# ICD-10-CM books and tabs?



## jlynnhowe (Jun 19, 2015)

My company provided me with an ICD-10 book by Decision Health.  I'm not sure I like it; there's no break between chapters, so it's sort of a long wall of text.  I understand it was arranged this way to save space since there are SO MANY more ICD-10 codes, but it's making it tricky to navigate.

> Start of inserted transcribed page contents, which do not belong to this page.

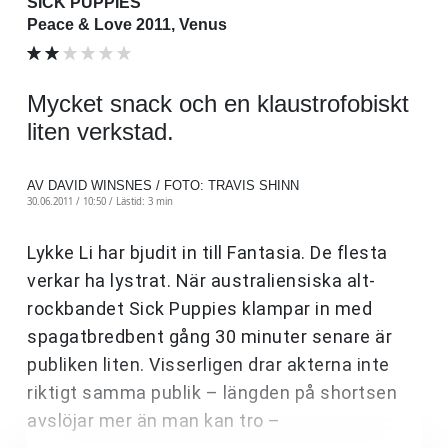
SICK PUPPIES
Peace & Love 2011, Venus
Mycket snack och en klaustrofobiskt
liten verkstad.
AV DAVID WINSNES / FOTO: TRAVIS SHINN
30.06.2011 / 10:50 /
Lästid: 3 min
Lykke Li har bjudit in till Fantasia. De flesta
verkar ha lystrat. När australiensiska alt-
rockbandet Sick Puppies klampar in med
spagatbredbent gång 30 minuter senare är
publiken liten. Visserligen drar akterna inte
riktigt samma publik – längden på shortsen
avslöjar mer än man kan tro –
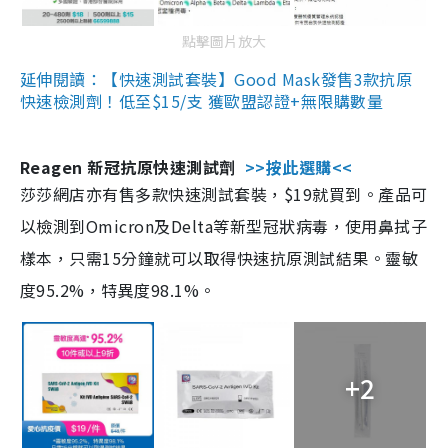
點擊圖片放大
延伸閱讀：【快速測試套裝】Good Mask發售3款抗原
快速檢測劑！低至$15/支 獲歐盟認證+無限購數量
Reagen 新冠抗原快速測試劑
>>按此選購<<
莎莎網店亦有售多款快速測試套裝，$19就買到。產品可
以檢測到Omicron及Delta等新型冠狀病毒，使用鼻拭子
樣本，只需15分鐘就可以取得快速抗原測試結果。靈敏
度95.2%，特異度98.1%。
+2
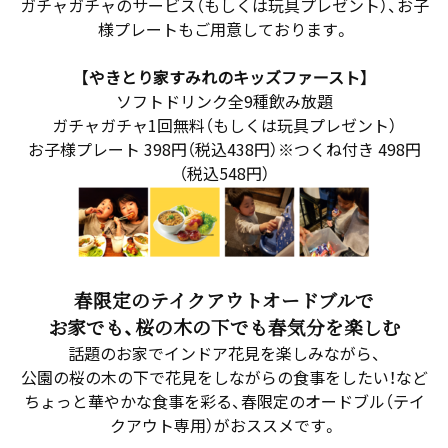
ガチャガチャのサービス（もしくは玩具プレゼント）、お子
様プレートもご用意しております。
【やきとり家すみれのキッズファースト】
ソフトドリンク全9種飲み放題
ガチャガチャ1回無料（もしくは玩具プレゼント）
お子様プレート 398円（税込438円）※つくね付き 498円
（税込548円）
春限定のテイクアウトオードブルで
お家でも、桜の木の下でも春気分を楽しむ
話題のお家でインドア花見を楽しみながら、
公園の桜の木の下で花見をしながらの食事をしたい！など
ちょっと華やかな食事を彩る、春限定のオードブル（テイ
クアウト専用）がおススメです。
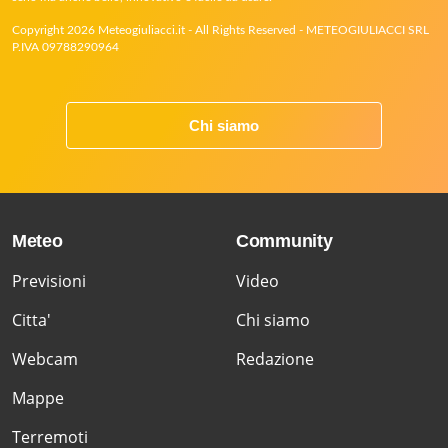
Copyright 2026 Meteogiuliacci.it - All Rights Reserved - METEOGIULIACCI SRL
P.IVA 09788290964
Chi siamo
Meteo
Community
Previsioni
Video
Citta'
Chi siamo
Webcam
Redazione
Mappe
Terremoti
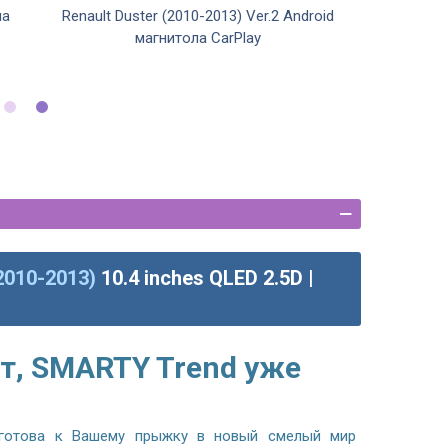
ла
Renault Duster (2010-2013) Ver.2 Android
магнитола CarPlay
2010-2013)
10.4 inches QLED 2.5D |
т, SMARTY Trend уже
готова к Вашему прыжку в новый смелый мир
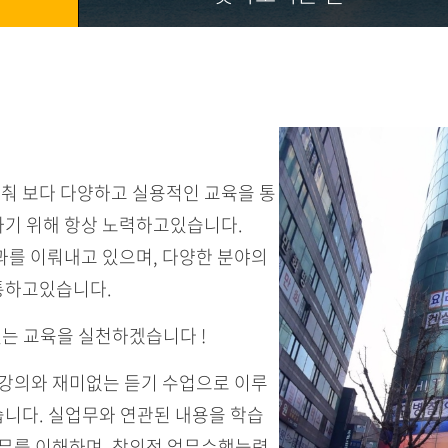
춰 보다 다양하고 실용적인 교육을 통
하기 위해 항상 노력하고있습니다.
과를 이뤄내고 있으며, 다양한 분야의
통하고있습니다.
있는 교육을 실천하겠습니다 !
 강의와 재미없는 듣기 수업으로 이루
니다. 실업무와 연관된 내용을 학습
업무를 이해하며, 창의적 업무수행능력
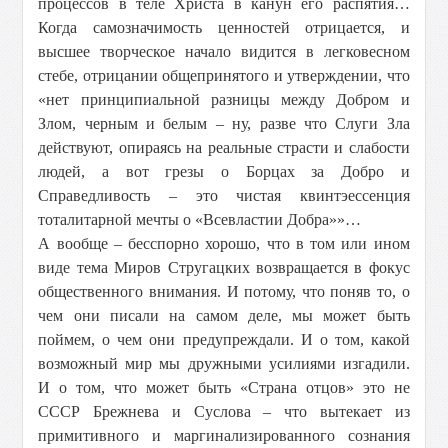
процессов в теле Христа в канун его распятия…
Когда самозначимость ценностей отрицается, и
высшее творческое начало видится в легковесном
стебе, отрицании общепринятого и утверждении, что
«нет принципиальной разницы между Добром и
Злом, черным и белым – ну, разве что Слуги Зла
действуют, опираясь на реальные страсти и слабости
людей, а вот грезы о Борцах за Добро и
Справедливость – это чистая квинтэессенция
тоталитарной мечты о «Всевластии Добра»»…
А вообще – бесспорно хорошо, что в том или ином
виде тема Миров Стругацких возвращается в фокус
общественного внимания. И потому, что поняв то, о
чем они писали на самом деле, мы может быть
поймем, о чем они предупреждали. И о том, какой
возможный мир мы дружными усилиями изгадили.
И о том, что может быть «Страна отцов» это не
СССР Брежнева и Суслова – что вытекает из
примитивного и маргинализированного сознания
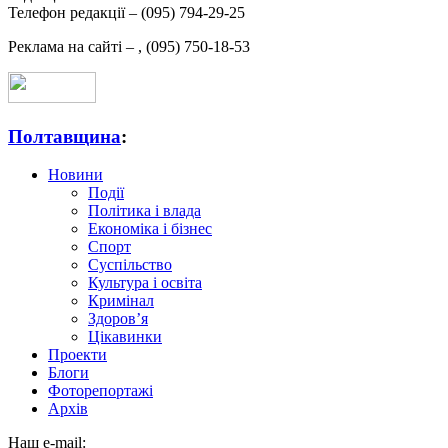
Телефон редакції –
(095) 794-29-25
Реклама на сайті –
,
(095) 750-18-53
Полтавщина
:
Новини
Події
Політика і влада
Економіка і бізнес
Спорт
Суспільство
Культура і освіта
Кримінал
Здоров’я
Цікавинки
Проекти
Блоги
Фоторепортажі
Архів
Наш e-mail:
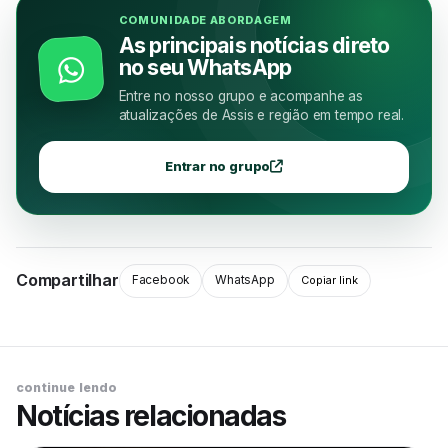
COMUNIDADE ABORDAGEM
As principais notícias direto
no seu WhatsApp
Entre no nosso grupo e acompanhe as
atualizações de Assis e região em tempo real.
Entrar no grupo
Compartilhar
Facebook
WhatsApp
Copiar link
continue lendo
Notícias relacionadas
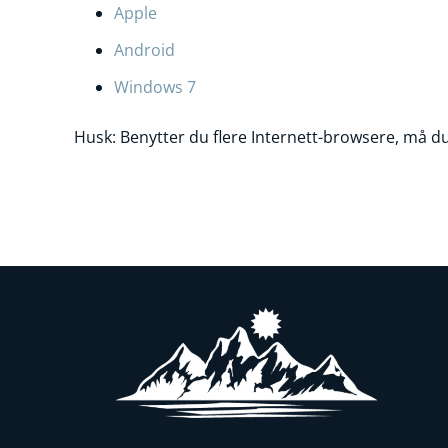
Apple
Android
Windows 7
Husk: Benytter du flere Internett-browsere, må du 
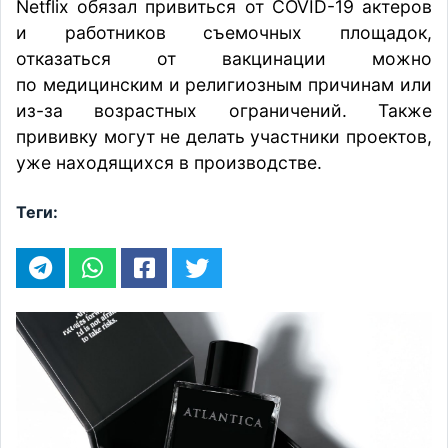
Netflix обязал привиться от COVID-19 актеров
и работников съемочных площадок,
отказаться от вакцинации можно
по медицинским и религиозным причинам или
из-за возрастных ограничений. Также
прививку могут не делать участники проектов,
уже находящихся в производстве.
Теги:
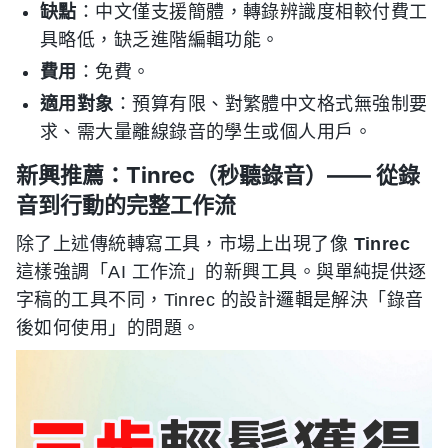
缺點
：中文僅支援簡體，轉錄辨識度相較付費工
具略低，缺乏進階編輯功能。
費用
：免費。
適用對象
：預算有限、對繁體中文格式無強制要
求、需大量離線錄音的學生或個人用戶。
新興推薦：Tinrec（秒聽錄音）—— 從錄
音到行動的完整工作流
除了上述傳統轉寫工具，市場上出現了像
Tinrec
這樣強調「AI 工作流」的新興工具。與單純提供逐
字稿的工具不同，Tinrec 的設計邏輯是解決「錄音
後如何使用」的問題。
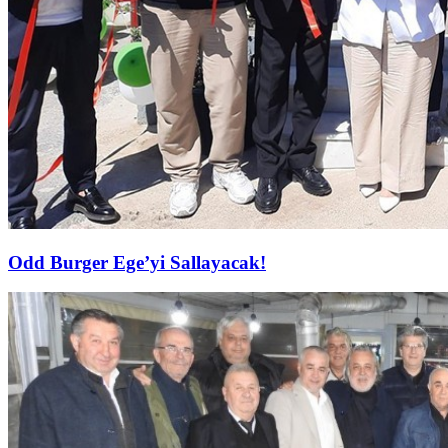
Odd Burger Ege’yi Sallayacak!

So, I'm looking for recommendations.  I may go ahead and buy myself a new ICD-10 book, so I'd love to hear what other people are using and how it works for you.  I also really need tabs for the book I've got, and it didn't come with any.  Does anyone know where I can get loose tabs, either unmarked or marked for ICD-10?


----------



## mitchellde (Jun 19, 2015)

I really like the Channel Publishing version.  The 2016 educational annotation version soft cover edition is updatable ( buy only the updates each year) and you can purchase loose tabs from them specifically for this book, it is available for order in July at 59.95 and will arrive before October 1.  I use this same book in the ICD-9 and have always loved it.


----------



## jlynnhowe (Jun 23, 2015)

This is a huge help!  I like the cost.  Thank you Debra!


----------



## tmlbwells (Jun 23, 2015)

Thank you Debra for the information.  I have to buy my own book this year, so the cost savings will be a big help.


----------



## mitchellde (Jun 23, 2015)

I do always get the updateable book.  While not in color it has always been inexpensive.  The ICD-10 CM version puts the placeholder x in the tabular section as opposed to symbols indicating a place holer is needed, this has been a tremendous help in learning ICD-10 CM.  The ICD-10 CM 2016 books are not yet shipping (I have one but only because I am a long time user) but you order now to receive it by September.


----------



## RobertaPeppler (Jun 30, 2015)

I just ordered Carol Buck but I had not heard of the one you said you get. I will look it up. Thank you Debra. Does anyone else have opinions on the books?
Thank you, Roberta


----------



## agibson (Jul 1, 2015)

Debra   Could you post a picture of a page and the tabs.  I did see the sample page on the website, but would like to see a picture of the actual page and what the tabs look like.   Have you ever had a problem with the loose leaf pages ripping or coming out from the binder? 
Thank you
Amy


----------



## mitchellde (Jul 1, 2015)

I do not have a pic of the tabs, I will try to take one and see if it will post here but I have not had good luck with this in the past. I have used the updateable book from this company since the 80s and I have never had a problem with the pages coming out.  I use my book daily and it travels across the country in my luggage every week.  If you call them you can ask them if they have a sample of the tabs they could send you. I have found them to be very helpful and exceptionally nice every time I speak with them.


----------



## agibson (Jul 3, 2015)

Thank you Debra.  I contacted the company.  They were very quick to respond explaining the construction of their binder and assuring me they have a money back guarantee if not completely happy with the product.


----------